BEGIN PAGE
Hillsborough on 18:44 - Apr 26 by nordenblue

What made Hillsborough unfit to host a football match,there was many many games held there before this happened without similar consequences and many after?
There are still lots of grey areas for me from what I've read on the story


SOME FACTS
Hillsborough hosted five FA Cup semi-finals in the 1980s. A crush occurred at the Leppings Lane end during the 1981 semi-final between Tottenham Hotspur and Wolverhampton Wanderers after hundreds more spectators were permitted to enter the terrace than could safely be accommodated, resulting in 38 injuries, including broken arms, legs and ribs.
Police believed there had been a real chance of fatalities had swift action not been taken, and recommended the club reduce its capacity. In a post-match briefing to discuss the incident, Sheffield Wednesday chairman Bert McGee remarked: "Bollocks–no one would have been killed".
END PAGE
BEGIN DATA ENTRIES
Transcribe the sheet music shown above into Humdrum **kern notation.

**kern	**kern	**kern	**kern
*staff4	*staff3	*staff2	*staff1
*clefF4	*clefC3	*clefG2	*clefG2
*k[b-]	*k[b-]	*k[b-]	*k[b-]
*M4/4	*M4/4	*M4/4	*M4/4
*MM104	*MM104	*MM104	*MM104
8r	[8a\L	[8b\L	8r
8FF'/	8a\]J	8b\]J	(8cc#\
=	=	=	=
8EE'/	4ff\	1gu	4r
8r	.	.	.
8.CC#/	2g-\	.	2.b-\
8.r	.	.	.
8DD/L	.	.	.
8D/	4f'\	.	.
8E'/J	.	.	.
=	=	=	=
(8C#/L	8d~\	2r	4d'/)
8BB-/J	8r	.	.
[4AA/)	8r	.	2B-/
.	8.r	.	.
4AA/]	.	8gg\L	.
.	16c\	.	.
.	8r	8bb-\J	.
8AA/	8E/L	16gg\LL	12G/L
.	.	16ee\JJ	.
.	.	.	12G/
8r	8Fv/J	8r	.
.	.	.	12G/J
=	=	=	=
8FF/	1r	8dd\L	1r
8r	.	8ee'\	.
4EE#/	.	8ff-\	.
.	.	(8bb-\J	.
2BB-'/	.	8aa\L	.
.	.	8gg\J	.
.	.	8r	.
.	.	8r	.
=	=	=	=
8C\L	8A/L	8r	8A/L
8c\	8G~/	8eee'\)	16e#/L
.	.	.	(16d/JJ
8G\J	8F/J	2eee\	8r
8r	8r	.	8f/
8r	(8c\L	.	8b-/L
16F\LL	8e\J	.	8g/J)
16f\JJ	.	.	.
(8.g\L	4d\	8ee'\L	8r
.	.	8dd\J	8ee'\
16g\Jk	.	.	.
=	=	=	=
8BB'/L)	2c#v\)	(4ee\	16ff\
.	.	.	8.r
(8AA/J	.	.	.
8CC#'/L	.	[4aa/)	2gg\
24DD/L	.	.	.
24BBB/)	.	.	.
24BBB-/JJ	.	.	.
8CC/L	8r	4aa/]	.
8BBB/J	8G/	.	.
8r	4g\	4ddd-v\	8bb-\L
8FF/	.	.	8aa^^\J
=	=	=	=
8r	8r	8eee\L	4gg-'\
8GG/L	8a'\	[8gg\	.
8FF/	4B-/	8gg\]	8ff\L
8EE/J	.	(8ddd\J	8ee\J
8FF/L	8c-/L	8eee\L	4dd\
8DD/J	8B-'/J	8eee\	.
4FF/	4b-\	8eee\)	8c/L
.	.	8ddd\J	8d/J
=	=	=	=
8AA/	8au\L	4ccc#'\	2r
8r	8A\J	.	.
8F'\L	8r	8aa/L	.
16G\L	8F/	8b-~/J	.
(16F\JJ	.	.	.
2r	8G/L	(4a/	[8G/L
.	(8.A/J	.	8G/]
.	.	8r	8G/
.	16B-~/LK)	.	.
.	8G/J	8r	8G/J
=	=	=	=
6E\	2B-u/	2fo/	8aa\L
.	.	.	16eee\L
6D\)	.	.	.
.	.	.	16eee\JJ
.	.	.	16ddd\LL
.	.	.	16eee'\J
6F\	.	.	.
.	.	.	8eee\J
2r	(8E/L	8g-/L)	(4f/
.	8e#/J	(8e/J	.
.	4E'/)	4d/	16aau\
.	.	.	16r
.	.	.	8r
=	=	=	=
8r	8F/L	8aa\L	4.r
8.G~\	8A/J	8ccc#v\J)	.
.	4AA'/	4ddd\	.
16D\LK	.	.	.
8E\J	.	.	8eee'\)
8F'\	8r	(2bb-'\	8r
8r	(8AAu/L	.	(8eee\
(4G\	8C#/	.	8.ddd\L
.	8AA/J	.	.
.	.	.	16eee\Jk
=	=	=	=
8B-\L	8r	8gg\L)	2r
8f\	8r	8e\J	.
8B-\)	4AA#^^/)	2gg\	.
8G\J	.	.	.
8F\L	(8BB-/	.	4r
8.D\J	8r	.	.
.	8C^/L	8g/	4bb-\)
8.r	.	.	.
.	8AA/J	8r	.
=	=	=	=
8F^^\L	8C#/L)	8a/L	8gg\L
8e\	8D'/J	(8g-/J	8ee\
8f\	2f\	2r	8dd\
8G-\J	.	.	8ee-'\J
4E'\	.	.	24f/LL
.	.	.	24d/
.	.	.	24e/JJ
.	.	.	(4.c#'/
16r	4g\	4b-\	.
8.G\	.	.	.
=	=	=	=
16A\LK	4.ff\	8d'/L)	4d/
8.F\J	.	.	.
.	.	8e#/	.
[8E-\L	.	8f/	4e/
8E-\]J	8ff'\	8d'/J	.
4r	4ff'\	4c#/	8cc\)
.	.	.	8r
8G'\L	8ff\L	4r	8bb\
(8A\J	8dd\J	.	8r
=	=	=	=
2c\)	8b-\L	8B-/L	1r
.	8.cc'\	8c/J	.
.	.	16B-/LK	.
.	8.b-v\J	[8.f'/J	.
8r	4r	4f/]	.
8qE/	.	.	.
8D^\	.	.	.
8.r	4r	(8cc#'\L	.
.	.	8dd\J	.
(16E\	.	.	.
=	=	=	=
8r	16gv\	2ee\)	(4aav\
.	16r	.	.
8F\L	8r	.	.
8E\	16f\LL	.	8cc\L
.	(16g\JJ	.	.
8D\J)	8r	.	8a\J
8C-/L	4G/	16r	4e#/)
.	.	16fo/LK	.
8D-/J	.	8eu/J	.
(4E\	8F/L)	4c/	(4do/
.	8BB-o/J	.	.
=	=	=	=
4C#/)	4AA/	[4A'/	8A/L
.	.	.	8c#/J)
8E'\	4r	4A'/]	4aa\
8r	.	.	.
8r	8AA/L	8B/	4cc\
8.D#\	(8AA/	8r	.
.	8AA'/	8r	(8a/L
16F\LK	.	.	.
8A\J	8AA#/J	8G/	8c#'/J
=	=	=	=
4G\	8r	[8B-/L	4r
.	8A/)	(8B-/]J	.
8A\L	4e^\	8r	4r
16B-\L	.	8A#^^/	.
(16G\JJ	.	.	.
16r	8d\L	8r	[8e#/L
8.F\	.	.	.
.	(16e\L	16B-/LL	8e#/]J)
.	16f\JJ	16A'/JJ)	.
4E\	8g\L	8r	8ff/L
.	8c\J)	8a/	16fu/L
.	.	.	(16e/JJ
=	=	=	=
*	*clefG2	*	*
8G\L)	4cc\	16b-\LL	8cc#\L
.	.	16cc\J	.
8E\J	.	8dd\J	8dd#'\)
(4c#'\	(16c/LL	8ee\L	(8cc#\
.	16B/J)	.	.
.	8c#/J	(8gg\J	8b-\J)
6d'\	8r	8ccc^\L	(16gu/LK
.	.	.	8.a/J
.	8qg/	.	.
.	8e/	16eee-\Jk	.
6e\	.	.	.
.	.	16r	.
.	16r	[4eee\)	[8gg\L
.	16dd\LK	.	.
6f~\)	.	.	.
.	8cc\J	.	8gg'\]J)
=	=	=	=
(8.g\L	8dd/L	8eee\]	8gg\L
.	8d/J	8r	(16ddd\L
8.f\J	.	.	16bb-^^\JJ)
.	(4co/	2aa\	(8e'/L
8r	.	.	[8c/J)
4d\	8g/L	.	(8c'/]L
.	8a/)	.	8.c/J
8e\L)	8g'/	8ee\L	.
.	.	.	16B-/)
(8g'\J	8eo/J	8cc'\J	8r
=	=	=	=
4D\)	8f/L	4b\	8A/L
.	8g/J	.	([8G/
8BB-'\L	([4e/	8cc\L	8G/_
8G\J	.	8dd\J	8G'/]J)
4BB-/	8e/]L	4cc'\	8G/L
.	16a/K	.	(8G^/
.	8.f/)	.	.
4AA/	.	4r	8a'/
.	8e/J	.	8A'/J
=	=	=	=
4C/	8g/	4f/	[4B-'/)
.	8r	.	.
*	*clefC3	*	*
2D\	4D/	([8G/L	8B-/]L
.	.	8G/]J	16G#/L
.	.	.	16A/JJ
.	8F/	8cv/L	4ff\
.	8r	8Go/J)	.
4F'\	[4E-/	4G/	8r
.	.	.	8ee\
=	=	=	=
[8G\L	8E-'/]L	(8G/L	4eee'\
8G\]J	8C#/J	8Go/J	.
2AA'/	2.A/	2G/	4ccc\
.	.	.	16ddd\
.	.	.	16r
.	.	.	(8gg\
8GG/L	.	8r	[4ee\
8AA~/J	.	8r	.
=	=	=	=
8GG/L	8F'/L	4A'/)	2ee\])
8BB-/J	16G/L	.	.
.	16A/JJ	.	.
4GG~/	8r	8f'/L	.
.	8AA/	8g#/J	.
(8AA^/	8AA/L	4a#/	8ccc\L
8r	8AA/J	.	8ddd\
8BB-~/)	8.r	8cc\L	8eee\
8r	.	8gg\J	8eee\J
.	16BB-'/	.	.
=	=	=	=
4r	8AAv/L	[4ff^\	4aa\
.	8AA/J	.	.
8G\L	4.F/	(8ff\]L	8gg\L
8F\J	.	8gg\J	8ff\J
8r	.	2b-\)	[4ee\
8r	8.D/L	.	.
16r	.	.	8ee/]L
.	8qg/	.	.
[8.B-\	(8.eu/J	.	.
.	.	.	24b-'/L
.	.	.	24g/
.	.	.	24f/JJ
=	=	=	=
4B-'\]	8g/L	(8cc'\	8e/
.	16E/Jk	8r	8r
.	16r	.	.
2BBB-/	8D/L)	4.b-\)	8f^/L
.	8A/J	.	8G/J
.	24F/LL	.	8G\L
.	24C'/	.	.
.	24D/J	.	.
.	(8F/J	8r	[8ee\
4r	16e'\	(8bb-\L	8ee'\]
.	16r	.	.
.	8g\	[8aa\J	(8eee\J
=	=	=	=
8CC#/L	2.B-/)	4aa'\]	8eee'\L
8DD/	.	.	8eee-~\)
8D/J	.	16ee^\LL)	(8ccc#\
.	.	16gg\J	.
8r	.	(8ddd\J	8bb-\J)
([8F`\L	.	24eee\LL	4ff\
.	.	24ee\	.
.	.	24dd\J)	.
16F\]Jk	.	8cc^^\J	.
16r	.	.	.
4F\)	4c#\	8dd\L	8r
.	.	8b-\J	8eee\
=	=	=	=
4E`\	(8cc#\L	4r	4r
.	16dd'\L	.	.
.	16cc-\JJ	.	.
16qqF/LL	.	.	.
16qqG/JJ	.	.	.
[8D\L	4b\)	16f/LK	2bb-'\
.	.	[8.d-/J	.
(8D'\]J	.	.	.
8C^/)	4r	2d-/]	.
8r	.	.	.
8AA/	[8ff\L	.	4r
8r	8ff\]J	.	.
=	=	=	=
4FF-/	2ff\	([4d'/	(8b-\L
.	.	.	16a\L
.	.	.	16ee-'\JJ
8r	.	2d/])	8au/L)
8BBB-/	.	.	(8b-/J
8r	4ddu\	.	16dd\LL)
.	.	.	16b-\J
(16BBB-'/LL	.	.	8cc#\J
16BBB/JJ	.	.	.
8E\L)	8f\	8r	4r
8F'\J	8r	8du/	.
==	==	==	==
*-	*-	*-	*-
END DATA ENTRIES
GIVEN EXERCISE A: For each statement, answer yes or no according to the Hillsborough post, and quote the deciding words: (i) Hillsborough hosted five FA Cup semi-finals in the 1980s. (ii) The 1981 crush resulted in 38 injuries. (iii) Police recommended that the club increase its capacity.
GIVEN EXERCISE B: Recast the paragraph of the Hillsborough post that begins "Hillsborough hosted five FA Cup semi-finals" as a bulleted list that keeps its main facts.
GIVEN EXERCISE C: Resume the Hillsborough post, picking up after its last sentence.
The items are separate material with no connection to the Hillsborough post.

TASK ANSWER A:
(i) Yes: "Hillsborough hosted five FA Cup semi-finals in the 1980s."
(ii) Yes: "resulting in 38 injuries, including broken arms, legs and ribs."
(iii) No: "recommended the club reduce its capacity."

TASK ANSWER B:
- Hillsborough hosted five FA Cup semi-finals in the 1980s.
- In 1981, a crush occurred at the Leppings Lane end during the semi-final between Tottenham Hotspur and Wolverhampton Wanderers.
- Cause: hundreds more spectators were permitted to enter the terrace than could safely be accommodated.
- Result: 38 injuries, including broken arms, legs and ribs.

TASK ANSWER C:
The incident prompted Sheffield Wednesday to alter the layout at the Leppings Lane end, dividing the terrace into three separate pens to restrict sideways movement. The terrace was divided into five pens when the club was promoted to the First Division in 1984, and a crush barrier near the access tunnel was removed in 1986 to improve the flow of fans entering and exiting the central enclosure. Its capacity remained unaltered and the safety certificate was not updated. After the crush in 1981, Hillsborough was not chosen to host an FA Cup semi-final for six years until 1987
Serious overcrowding was observed at the 1987 quarter-final between Sheffield Wednesday and Coventry City and again during the semi-final between Coventry City and Leeds United. A Leeds fan described disorganisation at the turnstiles and no steward or police direction inside the stadium, resulting in the crowd in one enclosure becoming so compressed he was at times unable to raise and clap his hands Other accounts told of fans having to be pulled to safety from above

When Liverpool and Nottingham Forest met in the semi-final at Hillsborough in 1988, fans reported crushing at the Leppings Lane end. Liverpool lodged a complaint before the match in 1989. One supporter wrote to the Football Association and Minister for Sport complaining, "The whole area was packed solid to the point where it was impossible to move and where I, and others around me, felt considerable concern for personal safety". After changes to the ground's layout in 1981, its safety certificate became invalid and was not renewed.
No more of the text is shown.